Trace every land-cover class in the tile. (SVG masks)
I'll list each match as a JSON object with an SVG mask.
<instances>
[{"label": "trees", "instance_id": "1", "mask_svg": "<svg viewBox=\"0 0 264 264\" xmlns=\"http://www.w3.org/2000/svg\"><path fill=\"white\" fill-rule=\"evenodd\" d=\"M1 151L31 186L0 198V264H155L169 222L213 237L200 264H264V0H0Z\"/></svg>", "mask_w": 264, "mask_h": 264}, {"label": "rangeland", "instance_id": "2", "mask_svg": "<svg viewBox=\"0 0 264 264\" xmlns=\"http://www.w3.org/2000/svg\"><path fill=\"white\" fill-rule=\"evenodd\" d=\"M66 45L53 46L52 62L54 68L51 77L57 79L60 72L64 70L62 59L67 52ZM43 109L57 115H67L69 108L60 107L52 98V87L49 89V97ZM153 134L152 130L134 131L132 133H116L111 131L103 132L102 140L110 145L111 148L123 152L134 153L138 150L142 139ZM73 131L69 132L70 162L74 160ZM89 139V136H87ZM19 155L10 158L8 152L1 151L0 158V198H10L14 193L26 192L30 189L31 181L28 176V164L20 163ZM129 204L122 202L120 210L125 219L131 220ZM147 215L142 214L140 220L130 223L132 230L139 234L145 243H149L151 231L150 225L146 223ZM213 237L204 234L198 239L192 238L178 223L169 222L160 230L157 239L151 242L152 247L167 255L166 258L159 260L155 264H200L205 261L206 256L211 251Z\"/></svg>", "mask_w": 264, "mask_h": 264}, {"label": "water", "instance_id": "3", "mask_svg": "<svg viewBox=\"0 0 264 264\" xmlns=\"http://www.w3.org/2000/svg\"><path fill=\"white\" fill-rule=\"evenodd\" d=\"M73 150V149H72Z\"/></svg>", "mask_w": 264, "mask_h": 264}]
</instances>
+ + + + + + +
Reproduce the material word for word, from its first line through the line containing "<instances>".

* [REPLY]:
Trace every land-cover class in the tile. (SVG masks)
I'll list each match as a JSON object with an SVG mask.
<instances>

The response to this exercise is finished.